Najczęściej byli to schwytani w czasie wojny przeciwnicy. Ciekawostką
jest to, ze większość wejść skierowanych jest dokładnie na
zachód, co ma związek z mitologią Majów. Uroku
ruinom dodają setki palm, ale błędem było odpoczywanie w ich cieniu.
Wyjątkowo agresywne komary tylko na to czekały.

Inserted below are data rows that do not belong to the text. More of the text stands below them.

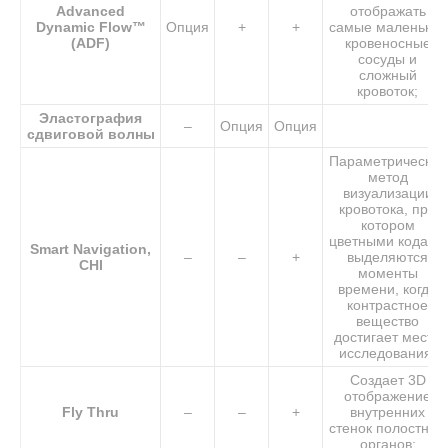
Advanced
отображать
Dynamic Flow™
Опция
+
+
самые маленькие
(ADF)
кровеносные
сосуды и
сложный
кровоток;
Эластография
–
Опция
Опция
сдвиговой волны
Параметрический
метод
визуализации
кровотока, при
котором
цветными кодами
Smart Navigation,
–
–
+
выделяются
CHI
моменты
времени, когда
контрастное
вещество
достигает места
исследования;
Создает 3D
отображение
Fly Thru
–
–
+
внутренних
стенок полостных
органов;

Większość budowli Tulum jest ogrodzonych linami i niedostępnych do
zwiedzania. Oczywiście nie napisano nic po polsku, więc wszedłem zrobić
kilka zdjęć. Kiedy po chwili się odwróciłem, inni już poszli
za moim złym przykładem i zrobili to samo. Może też nie rozumieli ani
hiszpańskiego, ani angielskiego...
Piętnastominutowy spacer wystarczył, żeby dotrzeć do pięknej
Playa Maya, czyli Plaży Majów. Wyglądała dokładnie tak, jak
to sobie wyobrażałem: rażąco biały piasek, krystalicznie czysta i
błękitna woda oraz wielkie palmy pochylone w stronę morza. Leżałem
sobie w
cieniu jednej z nich wsłuchując się w delikatny szum fal. Poczułem się
szczęśliwy i pomyślałem: "czego mi jeszcze potrzeba"? Złośliwi zapewne
powiedzą: "dziewczyny". W każdym razie cała reszta była perfekt.

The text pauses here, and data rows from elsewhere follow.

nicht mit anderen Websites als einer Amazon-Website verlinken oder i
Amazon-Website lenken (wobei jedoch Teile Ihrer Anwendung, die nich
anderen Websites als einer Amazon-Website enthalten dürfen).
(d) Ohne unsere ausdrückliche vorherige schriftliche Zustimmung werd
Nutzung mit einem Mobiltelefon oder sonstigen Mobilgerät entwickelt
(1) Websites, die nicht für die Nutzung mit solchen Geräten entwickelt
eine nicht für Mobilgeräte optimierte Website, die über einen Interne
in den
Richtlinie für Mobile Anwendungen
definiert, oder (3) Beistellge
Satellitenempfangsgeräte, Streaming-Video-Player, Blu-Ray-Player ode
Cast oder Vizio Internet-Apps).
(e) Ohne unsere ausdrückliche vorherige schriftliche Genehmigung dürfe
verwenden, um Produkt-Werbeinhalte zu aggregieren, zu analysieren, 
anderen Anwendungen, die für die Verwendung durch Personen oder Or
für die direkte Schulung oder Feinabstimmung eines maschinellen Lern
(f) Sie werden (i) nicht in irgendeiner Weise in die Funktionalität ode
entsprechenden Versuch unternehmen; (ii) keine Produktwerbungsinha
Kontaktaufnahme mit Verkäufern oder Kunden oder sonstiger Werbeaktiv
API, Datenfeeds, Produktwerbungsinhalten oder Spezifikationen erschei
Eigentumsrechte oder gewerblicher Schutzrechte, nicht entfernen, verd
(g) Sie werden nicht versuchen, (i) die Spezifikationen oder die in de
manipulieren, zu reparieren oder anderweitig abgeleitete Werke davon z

Miałem zamiar odkryć jeszcze kilka pięknych meksykańskich plaż, ale już
następnego dnia przekroczyłem granicę Belize. Kolejny raz zmieniłem
plany, tym razem ze względu na Kristine i Cecylię ze Szwecji. Tak to
jest w podróży - nigdy nie wiadomo, kogo się spotka i gdzie
się pojedzie następnego dnia.
Podsumowanie Meksyku
Pustynne krajobrazy, kaktusy i faceci w wielkich kapeluszach. Tak sobie
wyobrażałem Meksyk. Ponieważ odwiedziłem tylko południe tego wielkiego
kraju, zobaczyłem coś zupełnie innego. Prawie wszędzie było zielono, a
kaktusów jak na lekarstwo. Transport okazał się bardzo
wygodny i kosztowny, głównie ze względu na duże dystanse.

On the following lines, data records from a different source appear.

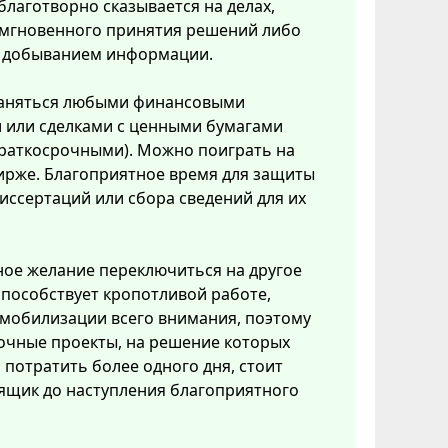
благотворно сказывается на делах,
мгновенного принятия решений либо
с добыванием информации.
аняться любыми финансовыми
 или сделками с ценными бумагами
краткосрочными). Можно поиграть на
ирже. Благоприятное время для защиты
иссертаций или сбора сведений для их
ое желание переключиться на другое
способствует кропотливой работе,
мобилизации всего внимания, поэтому
очные проекты, на решение которых
потратить более одного дня, стоит
ящик до наступления благоприятного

Ludzie, jak się spodziewałem, byli bardzo pomocni i życzliwi. Kochają
muzykę i często wystawiają głośniki przed sklepy, aby przyciągnąć
klientów. Na mnie miało to odwrotny skutek, nie lubię
hałasu.
Meksyk, z PKB per capita $6000, jest o wiele bogatszy od
krajów Ameryki Centralnej. Jest także droższy. Miasta są
kolorowe i hałaśliwe. Jeżeli ktoś lubi surfing to wybrzeże Pacyfiku
jest jednym z najlepszych miejsc na świecie. Natomiast wybrzeże Morza
Karaibskiego, z bardzo dobrze rozwiniętą bazą turystyczna, jest pełne
pięknych plaż i miejscowości wypoczynkowych. Ogólnie,
podróżowanie w Meksyku jest bardzo łatwe i bezpieczne.